* Extracted text:
Researchers also evaluate work based on upside-adjusted risk, though their curve is almost the inverse of a funders’. Quitting your job to work on a startup that has only raised $1M is a different proposition than quitting your job to work on an FRO that has raised $1M for two reasons: there’s both a possibility that you can become a millionaire if the startup is successful and the ecosystem for follow-on FRO funding is less developed. That is, the upside is lower and the risk is higher.
If we chart the upside-adjusted risk for both funders and researchers, they have roughly the opposite shapes. Right-sizing is the nontrivial task of crafting a point where they intersect.
This year we’re going to both try to help people figure out this right-sizing problem and try to nudge the world towards systems that make starting small more feasible, like committed tranches.

* Given request 1:
In the passage on right-sizing research funding, what name is given to the task of crafting a point where the funders' and researchers' upside-adjusted risk curves intersect?
* Given request 2:
Continue the passage on right-sizing research funding, starting after its final sentence.

* Record excerpts:
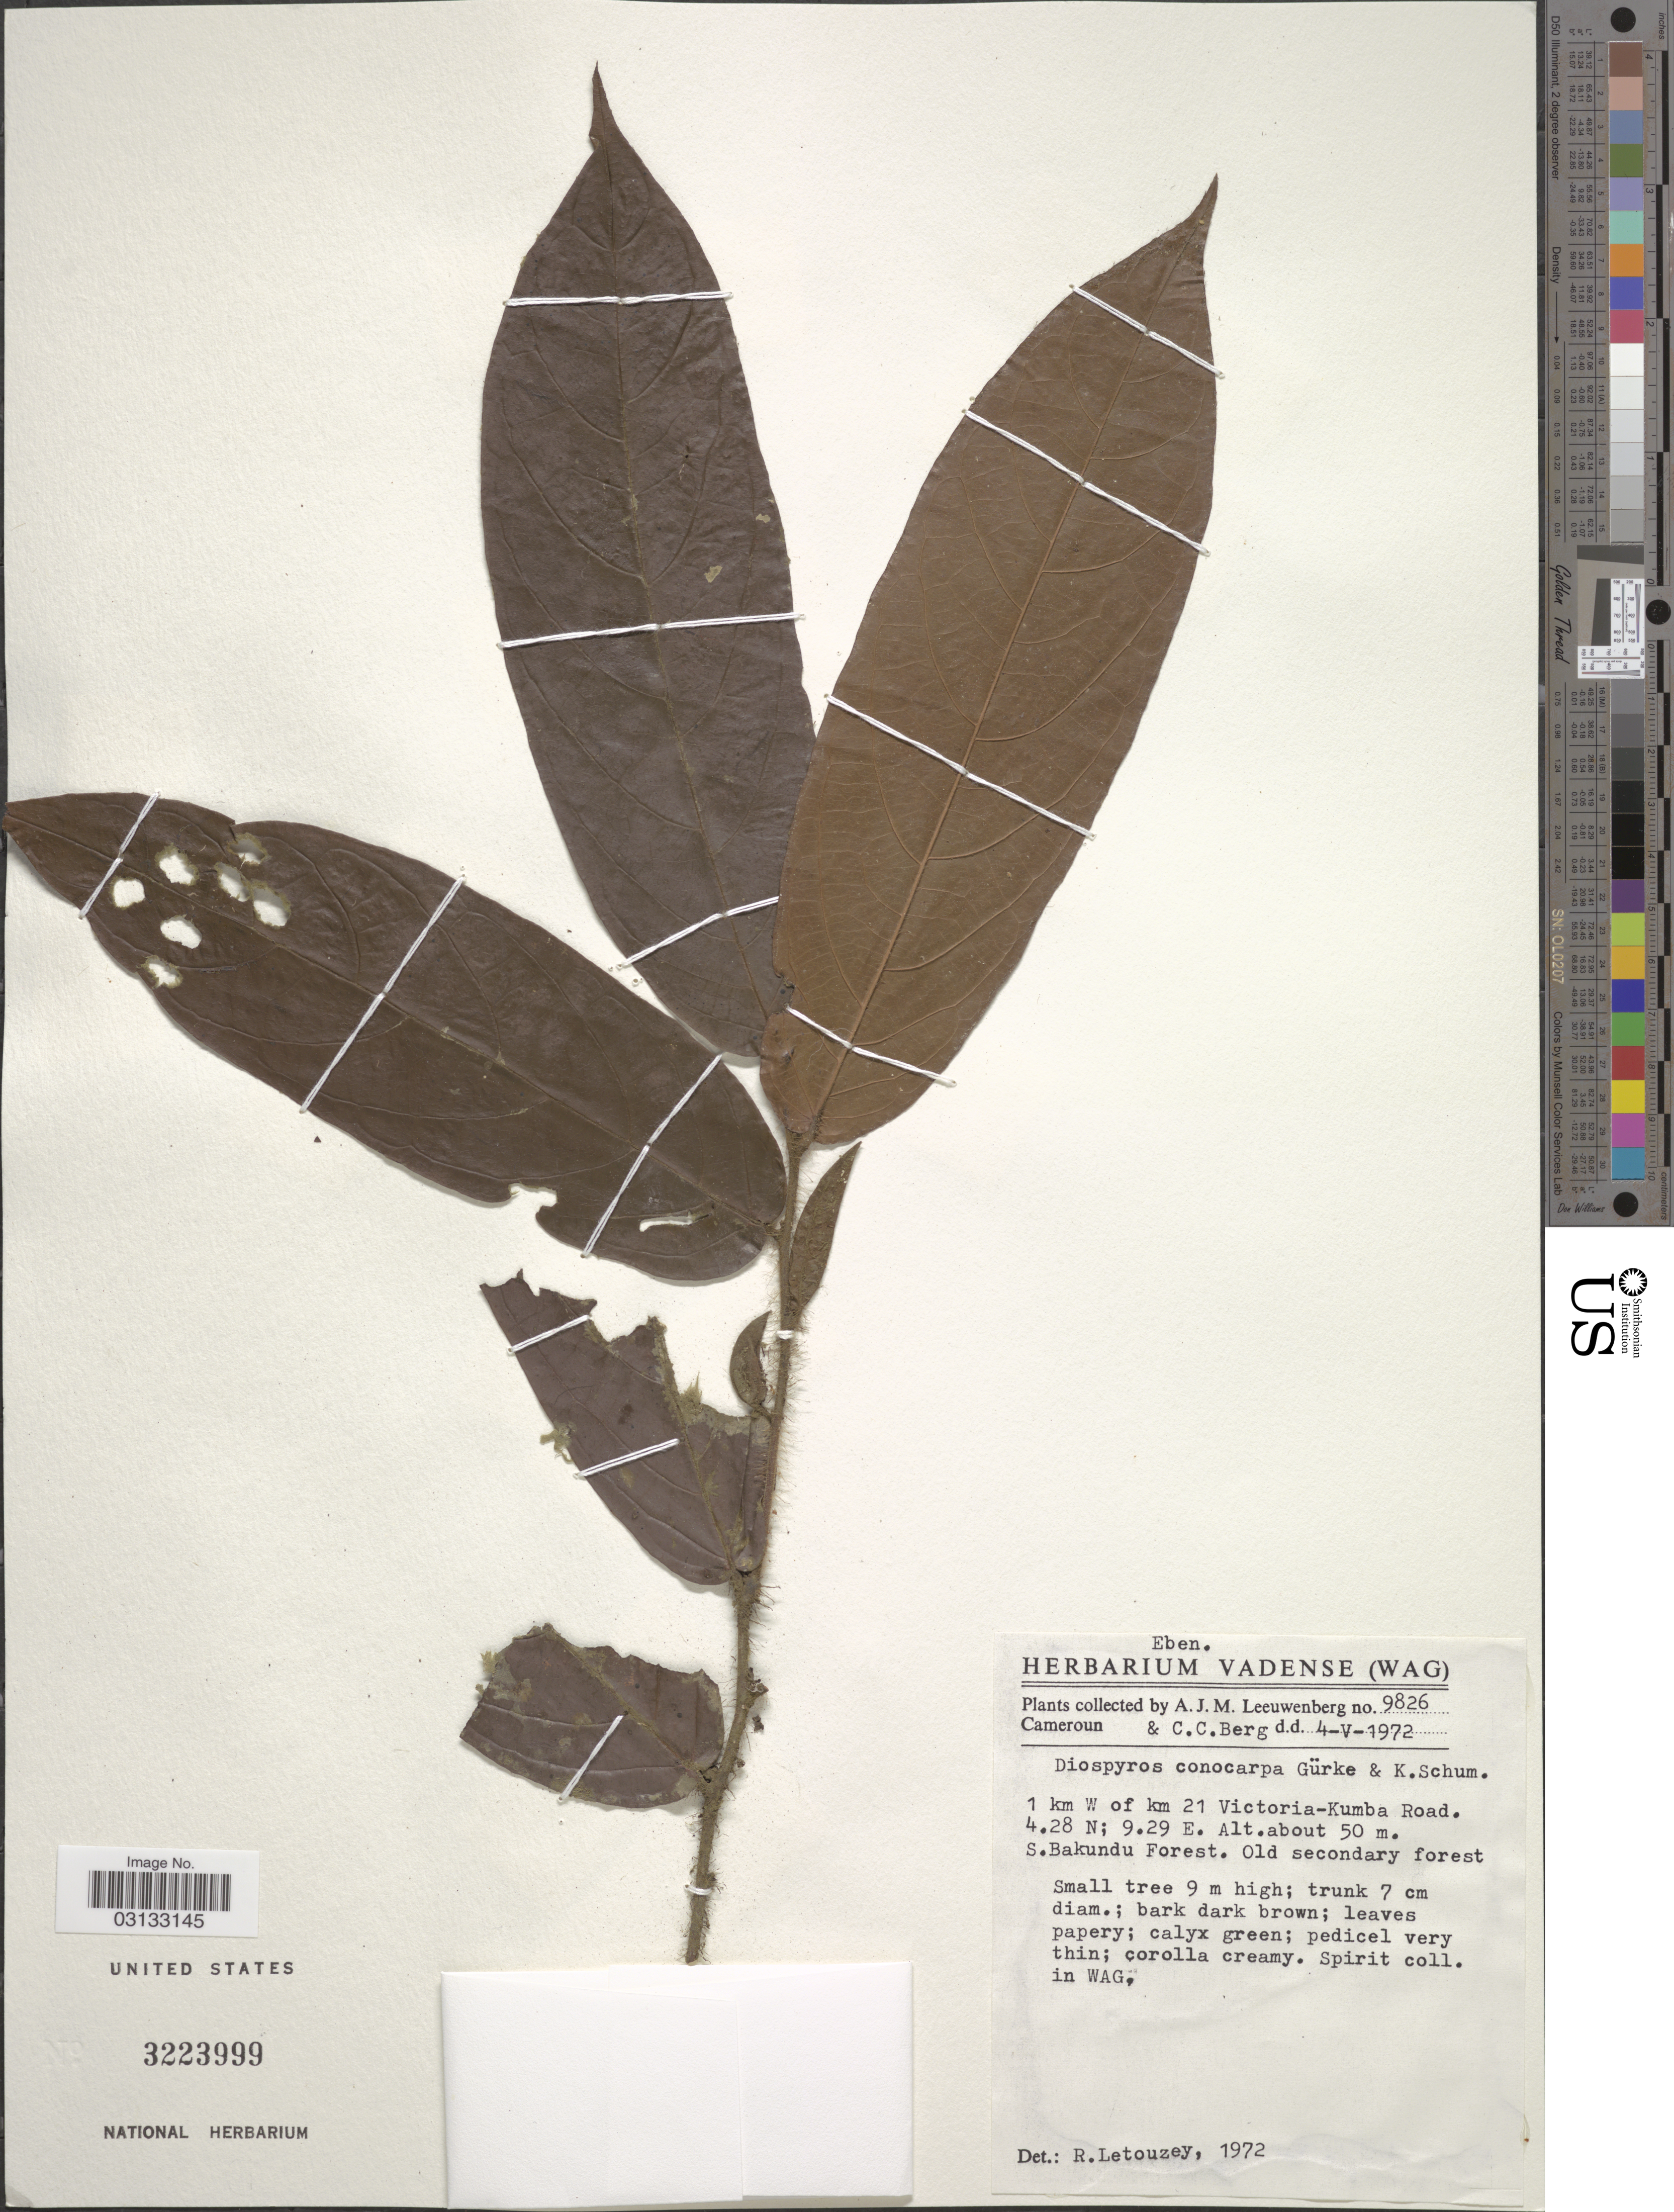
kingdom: Plantae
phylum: Tracheophyta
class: Magnoliopsida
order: Ericales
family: Ebenaceae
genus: Diospyros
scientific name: Diospyros conocarpa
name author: Gürke & K. Schum.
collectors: A. J. M. Leeuwenberg & C. C. Berg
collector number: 9826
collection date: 1972-05-04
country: Cameroon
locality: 1 km W of km 21 Victoria-Kumba Road, S. Bakundu Forest.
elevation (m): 50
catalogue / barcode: US 3223999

* Exercise output 1:
Right-sizing.

* Exercise output 2:
Deadlines are incredibly powerful. There’s a cultural sense that research should be free of constraints; that ideas will come when they come. Perhaps stemming from and embodied by Vannevar Bush’s quote that “Scientific progress on a broad front results from the free play of free intellects, working on subjects of their own choice, in the manner dictated by their curiosity for exploration of the unknown.” But the reality we’ve found is that external deadlines help even focused, ambitious researchers. The old adage that “work is like a gas — it expands to fill the time given to it” is doubly true in high-uncertainty situations with infinitely deep rabbit holes to go down. Many Brains fellows have told us that the most useful part of the program were the deadlines. While I think that’s true, deadlines are the tip of an iceberg: you need to take them seriously, which means that you need to believe that the goal the deadline is for is useful and trust the entity imposing the deadline. Setting up those conditions is hard. In 2026 Spectech is going to lean hard into the power of the deadline, both internally and externally.